One of the great effects of the Sacrament of the Sick is that it unites the suffering one to Christ in his or her illness, and so does exactly what this psalm says, pours out the graciousness of God to the person so that this Enemy may not shout in triumph over them.
At the same time, this psalm speaks to just how evil the whole euthanasia movement is. Call it assisted suicide or whatever—it is euthanasia. Sickness is a time of temptation and spiritual struggle.
The dying process is fraught with terrible battles against despair, against all sorts of tragic lamentations and desperate combat against not just physical death but the deeper spiritual death—the death of faith, the death of hope, the death of love.
To have the doctor who is supposed to be caring for you standing over you with a needle saying constantly in the midst of these battles “We can end this all now, you know!” is pure evil, even if the intentions are in fact kindly. To have the government—which let us not forget means you and I—standing at the bedside of the person saying “Hey, why don’t you just kill yourself?” is simply wicked.

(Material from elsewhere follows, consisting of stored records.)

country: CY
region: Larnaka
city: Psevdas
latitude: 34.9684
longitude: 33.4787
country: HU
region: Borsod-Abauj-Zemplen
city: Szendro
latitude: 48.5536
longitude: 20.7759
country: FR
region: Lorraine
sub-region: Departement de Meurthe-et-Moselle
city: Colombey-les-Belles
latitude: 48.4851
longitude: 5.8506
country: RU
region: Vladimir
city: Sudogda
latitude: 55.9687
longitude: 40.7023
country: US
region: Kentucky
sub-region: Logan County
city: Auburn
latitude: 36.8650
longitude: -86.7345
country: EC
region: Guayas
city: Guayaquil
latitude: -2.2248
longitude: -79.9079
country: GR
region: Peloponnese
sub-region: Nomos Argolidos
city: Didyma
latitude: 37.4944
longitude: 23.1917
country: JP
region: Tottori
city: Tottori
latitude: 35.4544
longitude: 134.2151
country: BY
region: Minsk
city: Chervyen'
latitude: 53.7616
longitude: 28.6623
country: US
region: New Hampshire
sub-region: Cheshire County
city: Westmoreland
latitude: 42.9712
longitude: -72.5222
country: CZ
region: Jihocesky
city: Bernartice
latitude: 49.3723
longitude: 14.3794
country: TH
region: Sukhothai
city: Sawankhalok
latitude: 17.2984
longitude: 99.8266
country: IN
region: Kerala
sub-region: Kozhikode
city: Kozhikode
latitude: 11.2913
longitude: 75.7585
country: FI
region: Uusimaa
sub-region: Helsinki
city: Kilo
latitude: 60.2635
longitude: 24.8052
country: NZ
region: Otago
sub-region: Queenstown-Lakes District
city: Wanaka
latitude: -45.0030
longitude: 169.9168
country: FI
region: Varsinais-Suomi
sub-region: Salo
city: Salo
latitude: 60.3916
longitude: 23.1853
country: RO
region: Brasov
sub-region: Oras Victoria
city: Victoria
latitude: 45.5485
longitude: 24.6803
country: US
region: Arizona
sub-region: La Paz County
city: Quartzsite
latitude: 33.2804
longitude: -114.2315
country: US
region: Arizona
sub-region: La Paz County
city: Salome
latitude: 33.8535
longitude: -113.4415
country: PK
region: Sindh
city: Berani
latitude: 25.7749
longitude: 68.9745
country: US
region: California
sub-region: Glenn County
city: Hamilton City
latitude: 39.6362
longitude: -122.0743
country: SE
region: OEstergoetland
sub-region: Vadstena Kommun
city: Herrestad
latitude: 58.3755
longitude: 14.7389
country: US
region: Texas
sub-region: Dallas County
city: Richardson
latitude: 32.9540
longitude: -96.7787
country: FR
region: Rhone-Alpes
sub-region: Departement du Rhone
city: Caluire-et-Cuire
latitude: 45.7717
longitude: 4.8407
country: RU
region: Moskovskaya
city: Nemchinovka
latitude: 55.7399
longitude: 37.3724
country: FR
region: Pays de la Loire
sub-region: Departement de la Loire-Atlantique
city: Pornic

So perhaps this psalm is not so remote and odd after all. We are surrounded by spiritual enemies in our sicknesses, and now more and more are surrounded by human enemies in (alas!) the members of the very profession who are supposed to be helping us and the society who is supposed to cherish us support us.
So in the light of that, let us pray for all the sick and turn to God in our own ailments, that he deliver us all from evil and raise us up in the sight of our foes. Amen.